# Looking for young rats in Hampton Roads VA area for a first time owner



## Flora (Aug 30, 2012)

I am looking for 2 rats in the Hampton Roads VA area. I have not been able to locate a breeder.


----------



## halfmoon (Mar 29, 2010)

Look up Precious Whiskers rescue. They're right in Newport News.


----------



## unlikelyfather (Sep 11, 2012)

There's this breeder, I don't know how reputable they are (I just googled "rat breeder" and "virginia")

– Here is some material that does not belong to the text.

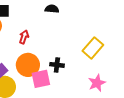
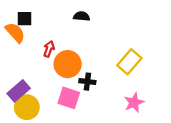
orange circle: (28, 65) -> (68, 64), moved
pink square: (41, 79) -> (69, 98), turned 30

http://www.ratsofkeona.com/


----------



## lilspaz68 (Feb 24, 2007)

unlikelyfather said:


> There's this breeder, I don't know how reputable they are (I just googled "rat breeder" and "virginia")
> 
> http://www.ratsofkeona.com/


This breeder last updated their page over a year ago. I doubt they are still breeding. Breeders come and go, when they finally figure out they aren't going to make money, or its just too hard to do.


----------



## lilspaz68 (Feb 24, 2007)

halfmoon said:


> Look up Precious Whiskers rescue. They're right in Newport News.

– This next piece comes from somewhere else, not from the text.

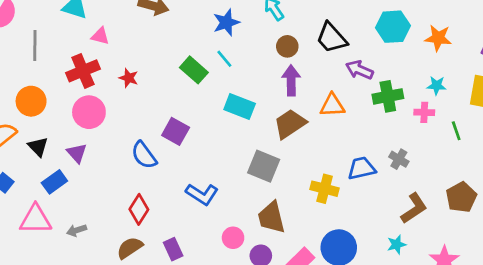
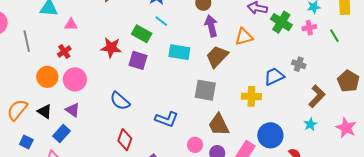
red cross: (83, 71) -> (64, 52), size x0.6
red star: (129, 78) -> (111, 48), moved, size x1.5
green cross: (388, 96) -> (281, 22), turned -35
orange circle: (31, 101) -> (47, 77), moved
purple square: (176, 131) -> (138, 60), moved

Good call, there's some real sweethearts there!!

http://preciouswhiskers.wordpress.com/available/


----------



## Flora (Aug 30, 2012)

Yes I looked that that site and saw some cuties!! I have a CN 2 story with my 2 so I could always bring in another. I want to make sure they have stoped with the sneezes though. I wish I knew about this place before I got mine.... Now I know for the future. Thank you.


----------